Stored items from a collection
━━━━━━━━━━━━━━━━━━━━━━━━━━━━━━
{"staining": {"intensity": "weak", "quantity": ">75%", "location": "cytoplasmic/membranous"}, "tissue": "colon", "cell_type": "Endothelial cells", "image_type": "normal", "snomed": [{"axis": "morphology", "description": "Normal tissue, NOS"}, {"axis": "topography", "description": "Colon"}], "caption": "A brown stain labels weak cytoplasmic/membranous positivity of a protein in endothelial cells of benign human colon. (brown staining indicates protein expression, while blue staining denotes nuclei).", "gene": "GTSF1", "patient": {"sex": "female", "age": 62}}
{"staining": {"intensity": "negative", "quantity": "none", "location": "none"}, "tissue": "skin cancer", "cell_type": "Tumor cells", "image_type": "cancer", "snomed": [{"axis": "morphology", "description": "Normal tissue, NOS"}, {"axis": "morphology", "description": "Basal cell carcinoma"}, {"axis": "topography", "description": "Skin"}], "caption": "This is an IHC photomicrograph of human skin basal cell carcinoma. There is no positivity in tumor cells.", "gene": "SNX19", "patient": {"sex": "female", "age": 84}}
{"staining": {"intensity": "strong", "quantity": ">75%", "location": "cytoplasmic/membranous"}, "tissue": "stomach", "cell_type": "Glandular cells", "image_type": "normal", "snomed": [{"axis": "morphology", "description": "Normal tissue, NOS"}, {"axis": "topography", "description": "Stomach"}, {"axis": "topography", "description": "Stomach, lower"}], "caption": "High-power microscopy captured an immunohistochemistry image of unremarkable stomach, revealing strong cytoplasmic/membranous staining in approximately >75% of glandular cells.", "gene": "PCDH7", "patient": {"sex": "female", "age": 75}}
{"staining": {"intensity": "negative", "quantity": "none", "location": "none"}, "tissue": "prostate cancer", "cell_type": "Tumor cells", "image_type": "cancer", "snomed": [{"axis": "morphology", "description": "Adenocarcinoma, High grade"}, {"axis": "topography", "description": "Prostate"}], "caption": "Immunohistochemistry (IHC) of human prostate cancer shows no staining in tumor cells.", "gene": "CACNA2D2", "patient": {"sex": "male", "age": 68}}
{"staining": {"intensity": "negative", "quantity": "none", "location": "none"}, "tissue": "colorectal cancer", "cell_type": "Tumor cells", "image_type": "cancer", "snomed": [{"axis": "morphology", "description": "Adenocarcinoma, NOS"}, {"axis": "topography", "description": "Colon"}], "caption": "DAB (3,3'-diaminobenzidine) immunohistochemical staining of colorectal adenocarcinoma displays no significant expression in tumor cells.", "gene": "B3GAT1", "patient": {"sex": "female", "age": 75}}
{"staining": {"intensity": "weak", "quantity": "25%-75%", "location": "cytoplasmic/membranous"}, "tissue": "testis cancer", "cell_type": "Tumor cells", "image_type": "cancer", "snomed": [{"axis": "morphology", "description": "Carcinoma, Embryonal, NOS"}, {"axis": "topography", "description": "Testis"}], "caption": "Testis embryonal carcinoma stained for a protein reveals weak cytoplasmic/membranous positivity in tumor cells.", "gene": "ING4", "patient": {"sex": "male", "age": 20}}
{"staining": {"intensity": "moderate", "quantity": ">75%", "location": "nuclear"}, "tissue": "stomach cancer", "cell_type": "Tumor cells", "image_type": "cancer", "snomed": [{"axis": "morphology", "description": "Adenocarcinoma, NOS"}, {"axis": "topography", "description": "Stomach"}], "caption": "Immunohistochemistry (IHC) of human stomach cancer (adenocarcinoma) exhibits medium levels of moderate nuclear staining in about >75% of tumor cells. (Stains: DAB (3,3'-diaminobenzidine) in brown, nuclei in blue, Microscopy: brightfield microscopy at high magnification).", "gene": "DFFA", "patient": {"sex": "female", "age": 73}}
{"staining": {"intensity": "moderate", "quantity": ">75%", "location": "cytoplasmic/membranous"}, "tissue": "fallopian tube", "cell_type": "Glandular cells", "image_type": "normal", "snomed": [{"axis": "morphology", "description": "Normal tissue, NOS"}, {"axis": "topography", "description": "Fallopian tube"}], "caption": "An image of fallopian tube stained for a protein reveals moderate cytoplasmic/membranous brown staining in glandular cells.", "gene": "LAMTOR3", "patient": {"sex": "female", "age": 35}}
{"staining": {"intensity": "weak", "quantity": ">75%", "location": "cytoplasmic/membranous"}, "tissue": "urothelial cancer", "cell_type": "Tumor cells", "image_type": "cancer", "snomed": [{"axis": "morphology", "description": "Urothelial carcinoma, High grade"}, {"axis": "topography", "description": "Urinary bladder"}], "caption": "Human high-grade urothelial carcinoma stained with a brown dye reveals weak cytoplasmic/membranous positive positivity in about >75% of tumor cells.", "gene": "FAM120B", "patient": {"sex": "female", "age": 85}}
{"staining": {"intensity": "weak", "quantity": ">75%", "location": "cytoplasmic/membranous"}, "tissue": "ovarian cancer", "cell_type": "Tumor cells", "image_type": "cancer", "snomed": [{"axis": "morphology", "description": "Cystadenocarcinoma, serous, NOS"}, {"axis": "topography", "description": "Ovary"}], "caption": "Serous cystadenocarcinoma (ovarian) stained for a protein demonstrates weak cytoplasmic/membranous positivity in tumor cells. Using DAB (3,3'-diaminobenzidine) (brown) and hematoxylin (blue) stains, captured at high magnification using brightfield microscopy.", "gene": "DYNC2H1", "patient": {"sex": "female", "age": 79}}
━━━━━━━━━━━━━━━━━━━━━━━━━━━━━━
## Task directions
All of the records above should be repeated exactly.

## Response to this exercise
{"staining": {"intensity": "weak", "quantity": ">75%", "location": "cytoplasmic/membranous"}, "tissue": "colon", "cell_type": "Endothelial cells", "image_type": "normal", "snomed": [{"axis": "morphology", "description": "Normal tissue, NOS"}, {"axis": "topography", "description": "Colon"}], "caption": "A brown stain labels weak cytoplasmic/membranous positivity of a protein in endothelial cells of benign human colon. (brown staining indicates protein expression, while blue staining denotes nuclei).", "gene": "GTSF1", "patient": {"sex": "female", "age": 62}}
{"staining": {"intensity": "negative", "quantity": "none", "location": "none"}, "tissue": "skin cancer", "cell_type": "Tumor cells", "image_type": "cancer", "snomed": [{"axis": "morphology", "description": "Normal tissue, NOS"}, {"axis": "morphology", "description": "Basal cell carcinoma"}, {"axis": "topography", "description": "Skin"}], "caption": "This is an IHC photomicrograph of human skin basal cell carcinoma. There is no positivity in tumor cells.", "gene": "SNX19", "patient": {"sex": "female", "age": 84}}
{"staining": {"intensity": "strong", "quantity": ">75%", "location": "cytoplasmic/membranous"}, "tissue": "stomach", "cell_type": "Glandular cells", "image_type": "normal", "snomed": [{"axis": "morphology", "description": "Normal tissue, NOS"}, {"axis": "topography", "description": "Stomach"}, {"axis": "topography", "description": "Stomach, lower"}], "caption": "High-power microscopy captured an immunohistochemistry image of unremarkable stomach, revealing strong cytoplasmic/membranous staining in approximately >75% of glandular cells.", "gene": "PCDH7", "patient": {"sex": "female", "age": 75}}
{"staining": {"intensity": "negative", "quantity": "none", "location": "none"}, "tissue": "prostate cancer", "cell_type": "Tumor cells", "image_type": "cancer", "snomed": [{"axis": "morphology", "description": "Adenocarcinoma, High grade"}, {"axis": "topography", "description": "Prostate"}], "caption": "Immunohistochemistry (IHC) of human prostate cancer shows no staining in tumor cells.", "gene": "CACNA2D2", "patient": {"sex": "male", "age": 68}}
{"staining": {"intensity": "negative", "quantity": "none", "location": "none"}, "tissue": "colorectal cancer", "cell_type": "Tumor cells", "image_type": "cancer", "snomed": [{"axis": "morphology", "description": "Adenocarcinoma, NOS"}, {"axis": "topography", "description": "Colon"}], "caption": "DAB (3,3'-diaminobenzidine) immunohistochemical staining of colorectal adenocarcinoma displays no significant expression in tumor cells.", "gene": "B3GAT1", "patient": {"sex": "female", "age": 75}}
{"staining": {"intensity": "weak", "quantity": "25%-75%", "location": "cytoplasmic/membranous"}, "tissue": "testis cancer", "cell_type": "Tumor cells", "image_type": "cancer", "snomed": [{"axis": "morphology", "description": "Carcinoma, Embryonal, NOS"}, {"axis": "topography", "description": "Testis"}], "caption": "Testis embryonal carcinoma stained for a protein reveals weak cytoplasmic/membranous positivity in tumor cells.", "gene": "ING4", "patient": {"sex": "male", "age": 20}}
{"staining": {"intensity": "moderate", "quantity": ">75%", "location": "nuclear"}, "tissue": "stomach cancer", "cell_type": "Tumor cells", "image_type": "cancer", "snomed": [{"axis": "morphology", "description": "Adenocarcinoma, NOS"}, {"axis": "topography", "description": "Stomach"}], "caption": "Immunohistochemistry (IHC) of human stomach cancer (adenocarcinoma) exhibits medium levels of moderate nuclear staining in about >75% of tumor cells. (Stains: DAB (3,3'-diaminobenzidine) in brown, nuclei in blue, Microscopy: brightfield microscopy at high magnification).", "gene": "DFFA", "patient": {"sex": "female", "age": 73}}
{"staining": {"intensity": "moderate", "quantity": ">75%", "location": "cytoplasmic/membranous"}, "tissue": "fallopian tube", "cell_type": "Glandular cells", "image_type": "normal", "snomed": [{"axis": "morphology", "description": "Normal tissue, NOS"}, {"axis": "topography", "description": "Fallopian tube"}], "caption": "An image of fallopian tube stained for a protein reveals moderate cytoplasmic/membranous brown staining in glandular cells.", "gene": "LAMTOR3", "patient": {"sex": "female", "age": 35}}
{"staining": {"intensity": "weak", "quantity": ">75%", "location": "cytoplasmic/membranous"}, "tissue": "urothelial cancer", "cell_type": "Tumor cells", "image_type": "cancer", "snomed": [{"axis": "morphology", "description": "Urothelial carcinoma, High grade"}, {"axis": "topography", "description": "Urinary bladder"}], "caption": "Human high-grade urothelial carcinoma stained with a brown dye reveals weak cytoplasmic/membranous positive positivity in about >75% of tumor cells.", "gene": "FAM120B", "patient": {"sex": "female", "age": 85}}
{"staining": {"intensity": "weak", "quantity": ">75%", "location": "cytoplasmic/membranous"}, "tissue": "ovarian cancer", "cell_type": "Tumor cells", "image_type": "cancer", "snomed": [{"axis": "morphology", "description": "Cystadenocarcinoma, serous, NOS"}, {"axis": "topography", "description": "Ovary"}], "caption": "Serous cystadenocarcinoma (ovarian) stained for a protein demonstrates weak cytoplasmic/membranous positivity in tumor cells. Using DAB (3,3'-diaminobenzidine) (brown) and hematoxylin (blue) stains, captured at high magnification using brightfield microscopy.", "gene": "DYNC2H1", "patient": {"sex": "female", "age": 79}}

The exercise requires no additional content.